Polizei will enger mit Hundestaffeln zusammenarbeiten

Polizei will enger mit Hundestaffeln zusammenarbeiten

Die Brandenburger Polizei will künftig noch enger mit den Rettungshundestaffeln der Hilfsorganisationen und des Katastrophenschutzes zusammenarbeiten. Dazu habe Polizeipräsident Hans-Jürgen Mörke eine Vereinbarung unterzeichnet, berichtete das Polizeipräsidium am Freitag. «Die jetzt unterzeichnete Vereinbarung schafft endlich Rechtssicherheit und sorgt dafür, dass die Fähigkeiten der Rettungshunde mit den Anforderungen der Polizei optimal zusammenpassen», sagte Mörke. Die Staffeln sollen mit einer zusätzlichen Prüfung auf einheitliche Standards geschult werden.

Ein Drogenhund schnuppert im Fach einer Kommode

© dpa

Ein Drogenhund schnuppert im Fach einer Kommode.

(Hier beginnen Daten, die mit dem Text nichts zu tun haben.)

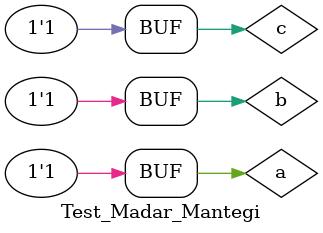
<source format=v>

module Madar_Mantegi(A, B, C, X);
    input A, B, C;
    output X;
    
    wire Q1, Q2, Q3, Q4;
    
    nor n1(Q1, A, B);
    xor x1(Q2, A, B);
    nor n2(Q3, A, C);
    and a1(Q4, Q1, Q2);
    nor n3(X, Q4, Q3);
    
endmodule

// Test Module for Madar_Mantegi
module Test_Madar_Mantegi;
    reg a, b, c;
    wire x;
    
    Madar_Mantegi MM1(.A(a), .B(b), .C(c), .X(x));
    
    initial begin
        $display("   A     B     C         X");
        $display("---------------------------------");
        $monitor("   %b  |  %b  |  %b      |  %b  |", a, b, c, x);
        
        a = 1'b0; b = 1'b0; c = 1'b0; // 000
        #5
        $display("---------------------------------");
        a = 1'b0; b = 1'b0; c = 1'b1; // 001
        #5
        $display("---------------------------------");
        a = 1'b0; b = 1'b1; c = 1'b0; // 010
        #5
        $display("---------------------------------");
        a = 1'b0; b = 1'b1; c = 1'b1; // 011
        #5
        $display("---------------------------------");
        a = 1'b1; b = 1'b0; c = 1'b0; // 100
        #5
        $display("---------------------------------");
        a = 1'b1; b = 1'b0; c = 1'b1; // 101
        #5
        $display("---------------------------------");
        a = 1'b1; b = 1'b1; c = 1'b0; // 110
        #5
        $display("---------------------------------");
        a = 1'b1; b = 1'b1; c = 1'b1; // 111
        #5
        $display("---------------------------------");
    end
endmodule
</source>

Schon jetzt fordere die Polizei die Hundestaffeln an, wenn ihre eigenen, auf Drogen, Sprengstoff oder Fährtensuche spezialisierten Hunde nicht ausreichten, so die Polizei. Die Rettungshundestaffeln verfügten über ausgebildete Hunde für die Suche in Trümmern oder auf großen Flächen - etwa in Wäldern oder auf Seen. Sowie über Mantrailer, die der Geruchsspur eines Menschen folgen könnten. Bei der Suche nach hilflosen oder vermissten Menschen seien die 17 ehrenamtlichen Staffeln mit rund 120 Rettungshunden in diesem Jahr bereits 240 Mal angefordert worden, im vergangenen Jahr waren es 270 Fälle.